BEGIN Items

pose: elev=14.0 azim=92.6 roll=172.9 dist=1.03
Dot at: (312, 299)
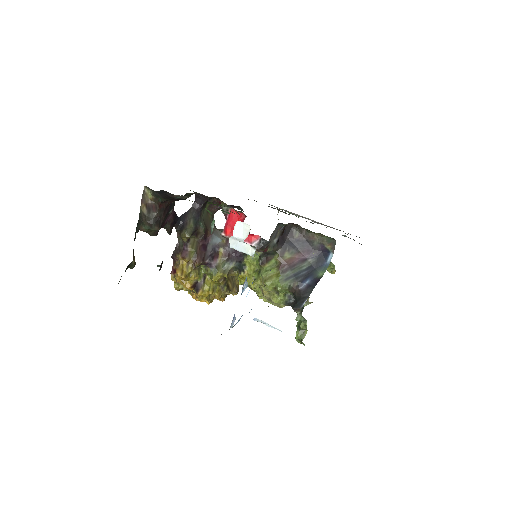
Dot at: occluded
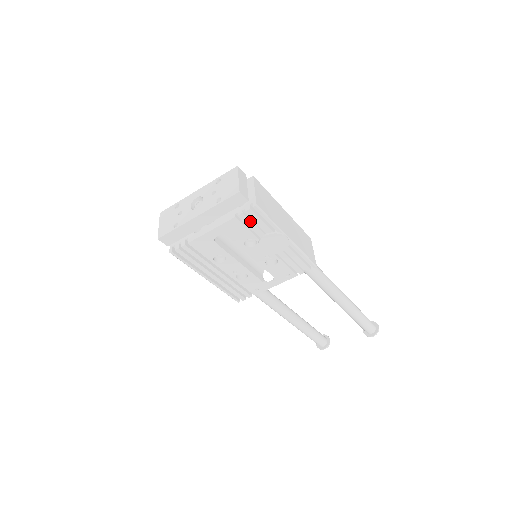
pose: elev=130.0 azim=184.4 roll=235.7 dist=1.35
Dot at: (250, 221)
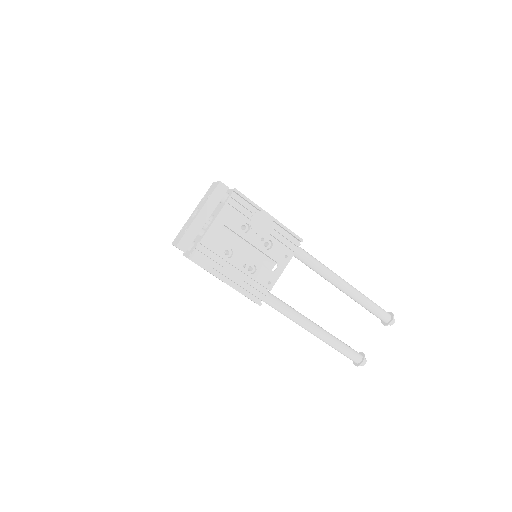
Dot at: (237, 205)
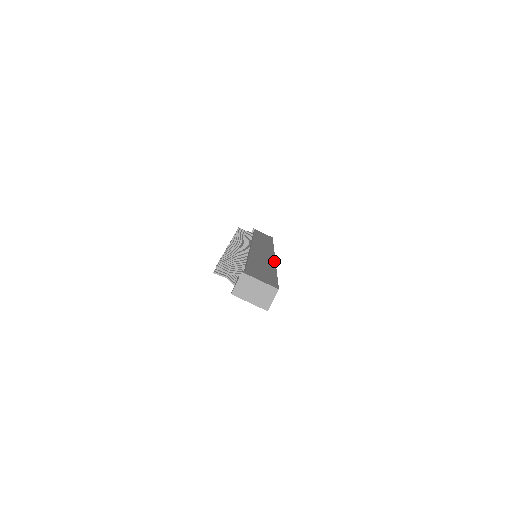
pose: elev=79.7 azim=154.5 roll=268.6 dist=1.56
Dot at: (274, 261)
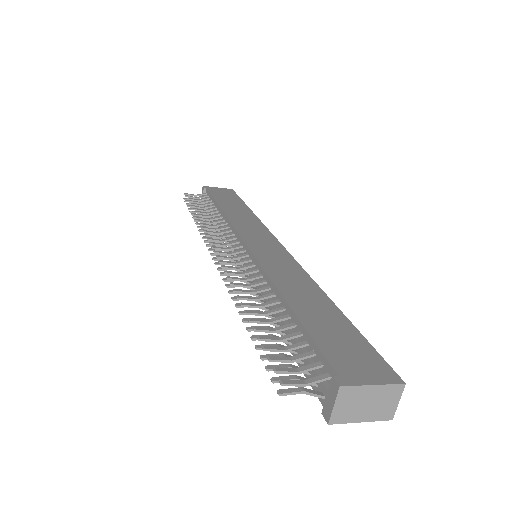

END Items

Exercise prompt -
Could you put each line of the data above into a JSON list of strings, one string per line, skipping blank lines and leaving out the pictures?

Exercise output -
[
  "pose: elev=14.0 azim=92.6 roll=172.9 dist=1.03",
  "Dot at: (312, 299)",
  "Dot at: occluded",
  "pose: elev=130.0 azim=184.4 roll=235.7 dist=1.35",
  "Dot at: (250, 221)",
  "Dot at: (237, 205)",
  "pose: elev=79.7 azim=154.5 roll=268.6 dist=1.56",
  "Dot at: (274, 261)"
]